ASSIGNED TASK ::
Omit each picture as you copy the entries exactly.

EXCERPTED DATA ::

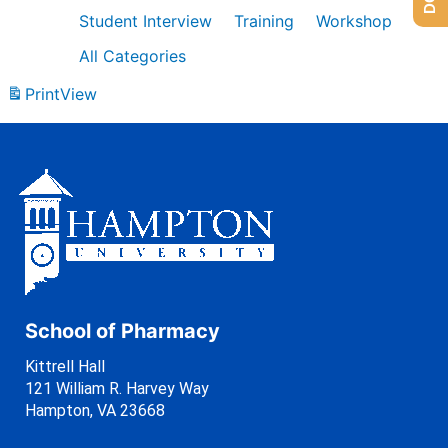
Student Interview
Training
Workshop
All Categories
Print
View
School of Pharmacy
Kittrell Hall
121 William R. Harvey Way
Hampton, VA 23668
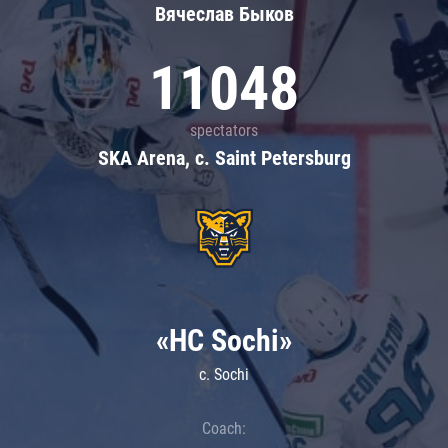
Вячеслав Быков
11048
spectators
SKA Arena, c. Saint Petersburg
«HC Sochi»
c. Sochi
Coach:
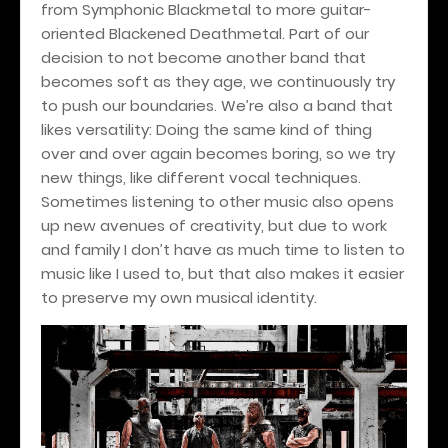
from Symphonic Blackmetal to more guitar-
oriented Blackened Deathmetal. Part of our
decision to not become another band that
becomes soft as they age, we continuously try
to push our boundaries. We’re also a band that
likes versatility: Doing the same kind of thing
over and over again becomes boring, so we try
new things, like different vocal techniques.
Sometimes listening to other music also opens
up new avenues of creativity, but due to work
and family I don’t have as much time to listen to
music like I used to, but that also makes it easier
to preserve my own musical identity.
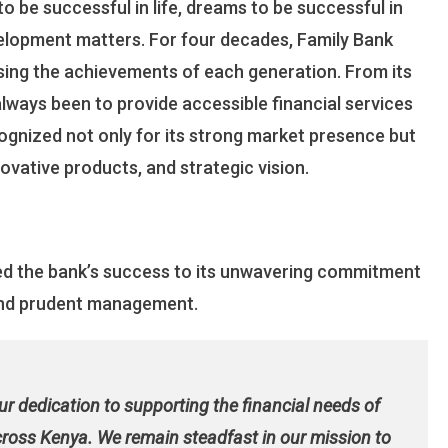
o be successful in life, dreams to be successful in
Transformation
elopment matters. For four decades, Family Bank
sing the achievements of each generation. From its
always been to provide accessible financial services
ognized not only for its strong market presence but
novative products, and strategic vision.
ted the bank’s success to its unwavering commitment
, and prudent management.
our dedication to supporting the financial needs of
across Kenya. We remain steadfast in our mission to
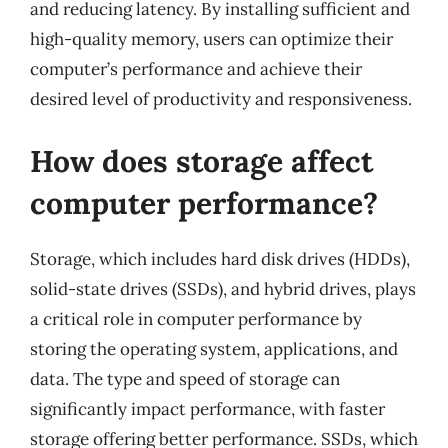
and reducing latency. By installing sufficient and
high-quality memory, users can optimize their
computer’s performance and achieve their
desired level of productivity and responsiveness.
How does storage affect
computer performance?
Storage, which includes hard disk drives (HDDs),
solid-state drives (SSDs), and hybrid drives, plays
a critical role in computer performance by
storing the operating system, applications, and
data. The type and speed of storage can
significantly impact performance, with faster
storage offering better performance. SSDs, which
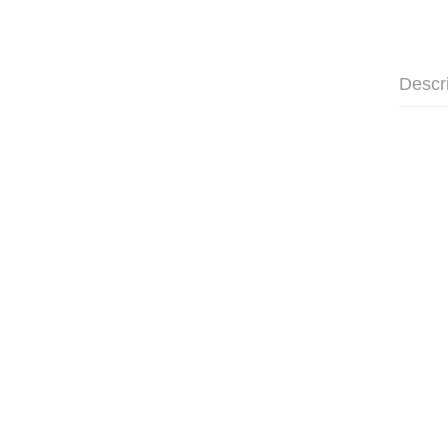
Descr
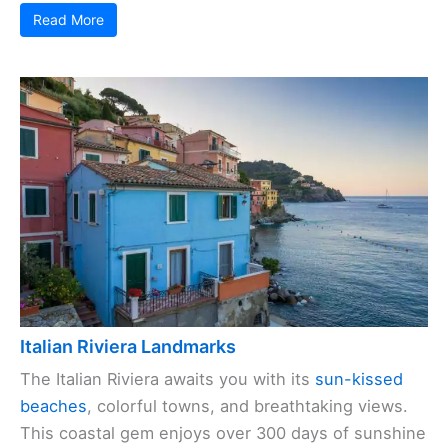
Read More
Italian Riviera Landmarks
The Italian Riviera awaits you with its
sun-kissed
beaches
, colorful towns, and breathtaking views.
This coastal gem enjoys over 300 days of sunshine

ANSWER TO THIS TASK ::
Student Interview
Training
Workshop
All Categories
Print
View
School of Pharmacy
Kittrell Hall
121 William R. Harvey Way
Hampton, VA 23668
Вячеслав Быков
11048
spectators
SKA Arena, c. Saint Petersburg
«HC Sochi»
c. Sochi
Coach:
from Symphonic Blackmetal to more guitar-
oriented Blackened Deathmetal. Part of our
decision to not become another band that
becomes soft as they age, we continuously try
to push our boundaries. We’re also a band that
likes versatility: Doing the same kind of thing
over and over again becomes boring, so we try
new things, like different vocal techniques.
Sometimes listening to other music also opens
up new avenues of creativity, but due to work
and family I don’t have as much time to listen to
music like I used to, but that also makes it easier
to preserve my own musical identity.
o be successful in life, dreams to be successful in
Transformation
elopment matters. For four decades, Family Bank
sing the achievements of each generation. From its
always been to provide accessible financial services
ognized not only for its strong market presence but
novative products, and strategic vision.
ted the bank’s success to its unwavering commitment
, and prudent management.
our dedication to supporting the financial needs of
across Kenya. We remain steadfast in our mission to
and reducing latency. By installing sufficient and
high-quality memory, users can optimize their
computer’s performance and achieve their
desired level of productivity and responsiveness.
How does storage affect
computer performance?
Storage, which includes hard disk drives (HDDs),
solid-state drives (SSDs), and hybrid drives, plays
a critical role in computer performance by
storing the operating system, applications, and
data. The type and speed of storage can
significantly impact performance, with faster
storage offering better performance. SSDs, which
Descr
Read More
Italian Riviera Landmarks
The Italian Riviera awaits you with its
sun-kissed
beaches
, colorful towns, and breathtaking views.
This coastal gem enjoys over 300 days of sunshine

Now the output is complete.